In the situation tomorrow, we are dealing with something totally different.  Tomorrow,  the models are ‘smart enough’ to predict the dynamic development of a new storm off the coast, but that’s where the limits of current atmospherics modeling end.   The models have already been inconsistent with the exact placement of this development and they simply can’t do the exact math with moisture, precipitation etc. because the exact initial state of the atmosphere where it will develop can’t be measured right this moment.

Anyone that get’s the exact snow amounts correct tomorrow in any specific location will do it only by luck.  And that includes me.

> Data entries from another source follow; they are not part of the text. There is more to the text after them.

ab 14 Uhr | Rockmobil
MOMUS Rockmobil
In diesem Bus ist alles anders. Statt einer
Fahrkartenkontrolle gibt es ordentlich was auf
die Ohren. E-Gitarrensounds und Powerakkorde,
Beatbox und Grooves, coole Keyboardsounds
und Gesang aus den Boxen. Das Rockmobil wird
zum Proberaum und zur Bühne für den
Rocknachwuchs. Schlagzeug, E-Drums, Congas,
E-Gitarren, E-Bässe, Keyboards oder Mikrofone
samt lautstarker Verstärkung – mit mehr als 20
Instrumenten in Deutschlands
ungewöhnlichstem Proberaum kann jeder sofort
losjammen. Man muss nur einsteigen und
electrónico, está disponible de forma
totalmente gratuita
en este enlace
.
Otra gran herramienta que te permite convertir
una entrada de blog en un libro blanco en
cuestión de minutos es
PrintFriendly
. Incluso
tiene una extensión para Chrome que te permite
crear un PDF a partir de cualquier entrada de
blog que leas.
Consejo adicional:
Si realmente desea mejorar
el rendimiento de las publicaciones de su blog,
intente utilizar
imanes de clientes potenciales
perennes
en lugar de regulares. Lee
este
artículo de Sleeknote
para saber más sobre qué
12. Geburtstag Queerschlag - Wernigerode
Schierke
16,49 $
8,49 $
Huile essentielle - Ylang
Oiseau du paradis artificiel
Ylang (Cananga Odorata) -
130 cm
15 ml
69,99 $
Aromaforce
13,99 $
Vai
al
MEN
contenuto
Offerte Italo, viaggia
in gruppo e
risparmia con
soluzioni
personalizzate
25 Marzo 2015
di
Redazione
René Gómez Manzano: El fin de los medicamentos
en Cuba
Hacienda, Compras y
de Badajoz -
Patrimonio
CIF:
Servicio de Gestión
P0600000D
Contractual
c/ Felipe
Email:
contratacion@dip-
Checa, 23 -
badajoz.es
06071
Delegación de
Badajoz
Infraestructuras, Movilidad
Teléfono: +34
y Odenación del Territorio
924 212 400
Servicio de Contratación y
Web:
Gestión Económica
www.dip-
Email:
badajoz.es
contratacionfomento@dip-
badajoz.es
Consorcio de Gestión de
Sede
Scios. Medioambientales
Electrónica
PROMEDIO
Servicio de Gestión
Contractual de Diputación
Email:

The best we can do tomorrow is talk about what the models are saying.  It’s likely not going to accurate enough.    For instance, the GFS has already backed off of it’s high QPF, while the NAM now shows another low pressure system forming towards evening at the coast, and its QPF is now very high, over 0.68 inches water.  So 1-6  inches is a good guess of a range.  It could be less and it could be more.

Sometimes, the most accurate forecast is being honest about the fact that we just can’t know precisely this time around.